Henri Calet, les Deux Bouts. Héros-Limite, 2016.
Après la guerre, Henri Calet vit de commandes pour la presse et la radio. Les Deux Bouts réunit une série de reportages parus dans le Parisien libéré et Marie-France. Il s’agit de dix-huit entretiens-portraits de gens abordés sur un quai de métro, dans la rue, une gare, un parc. Calet les accompagne sur leur lieu de travail, quelquefois à leur domicile. Il les fait parler de leur vie, de leur métier, de leurs loisirs, de leurs aspirations.
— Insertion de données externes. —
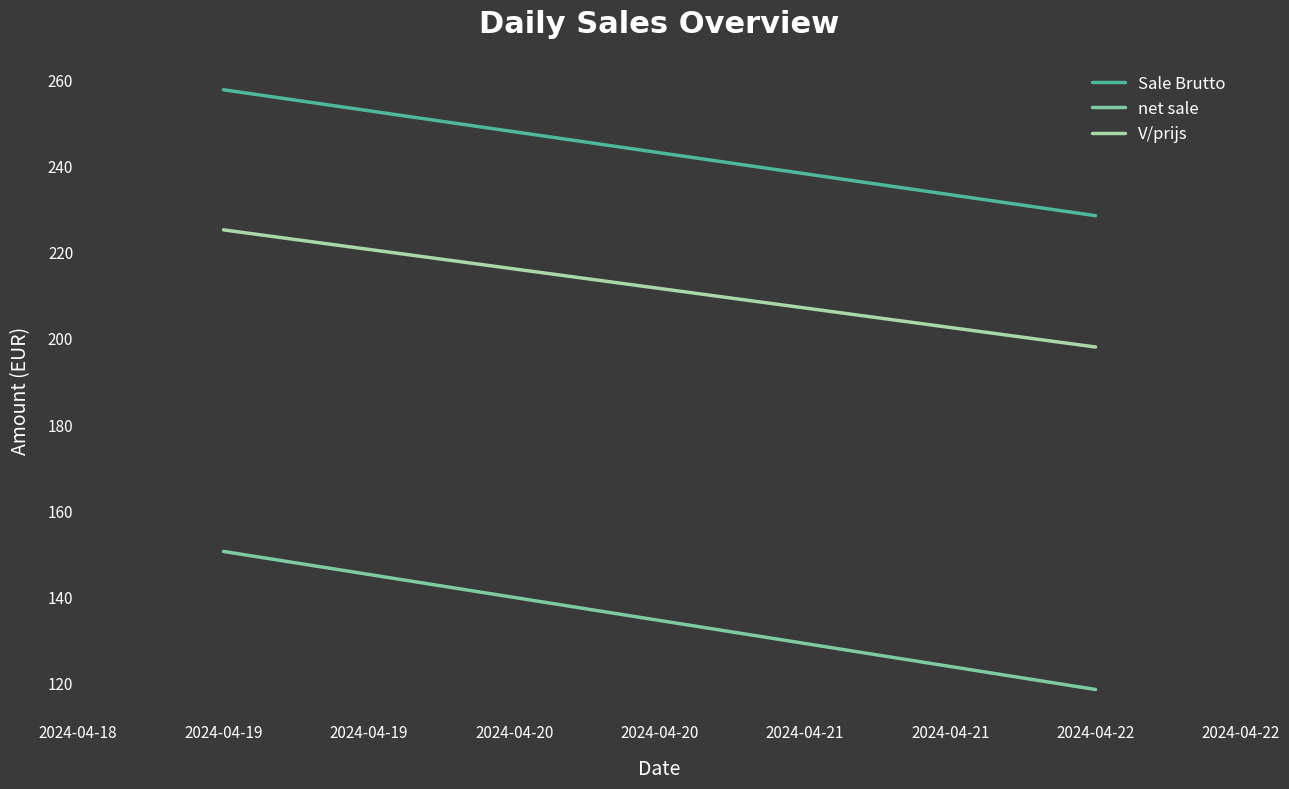

Is the value of net sale at 2024-04-22 greater than the value of Sale Brutto at 2024-04-19?

No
Il y a le boulanger, la vendeuse, l’esthéticienne, l’ouvrier métallurgiste, la crémière, le représentant en aspirateurs… Une photographie sensible de la vie des classes laborieuses, comme on disait naguère, à Paris et dans ses banlieues.
Première publication chez Gallimard en 1958. Pour cette édition sous forme de livre, Calet avait joint aux articles quelques échantillons de l’abondant courrier qu’avait suscité leur parution dans la presse. Leur lecture n’inspire pas un jugement favorable sur l’espèce humaine, en tout cas sur cette partie de l’espèce humaine qui écrit aux journaux : pas mal d’envie sociale, de jalousie pour le voisin, et même des velléités de délation.
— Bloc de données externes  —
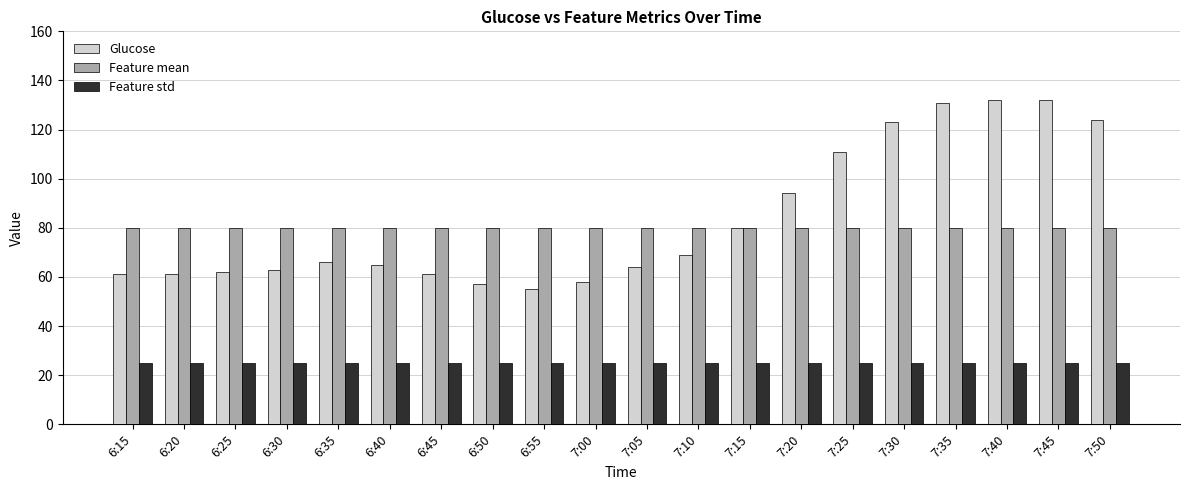

Rank the series at 7:20 from highest to lowest value.

Glucose, Feature mean, Feature std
André Chastel, Chronique de la peinture italienne à la Renaissance. Office du Livre, 1983.
André Chastel était le contraire de ces chercheurs moqués par David Lodge, qui n’ont eu qu’une idée dans leur vie et vont la répétant de colloque en colloque. Aucun de ses nombreux ouvrages sur la Renaissance ne fait double emploi. Chacun adopte un angle de vue différent, qui enrichit notre compréhension de la période.
Chronique de la peinture italienne à la Renaissance porte un titre trompeur de manuel, eu égard à son intérêt et à l’originalité de son projet. Constatant, dans l’inflation des travaux sur la Renaissance, un fossé croissant entre les études savantes destinées aux spécialistes et les bons ouvrages de vulgarisation, Chastel se propose le pari suivant : rédiger un ouvrage « intermédiaire », destiné au grand public, mais qui le rapproche du métier concret de l’historien en le mettant en contact direct avec les sources primaires à partir desquelles celui-ci travaille.
L’ouvrage consiste en dix études de cas – correspondant à dix moments significatifs de l’histoire de l’art italien entre 1280 et 1580 –, qui s’appuient sur l’examen de documents d’époque (chroniques, contrats, traités, livres de comptes, correspondances…), cités et commentés. Les phénomènes de concurrence (entre artistes, ateliers, confréries et cités), la dynamique des relations entre art, public et société, entre artistes et commanditaires, « métier » et « génie », conditions matérielles et financières de travail, politique de prestige des princes, doctrine religieuse, tradition iconographique et autonomie de l’artiste sont analysés avec finesse. Chastel propose en somme une histoire matérielle de l’art qui n’aplatit pas pour autant les questions esthétiques.
Les réflexions générales de l’introduction intéresseront toute personne curieuse de questions d’historiographie, au-delà du seul champ de l’histoire de l’art.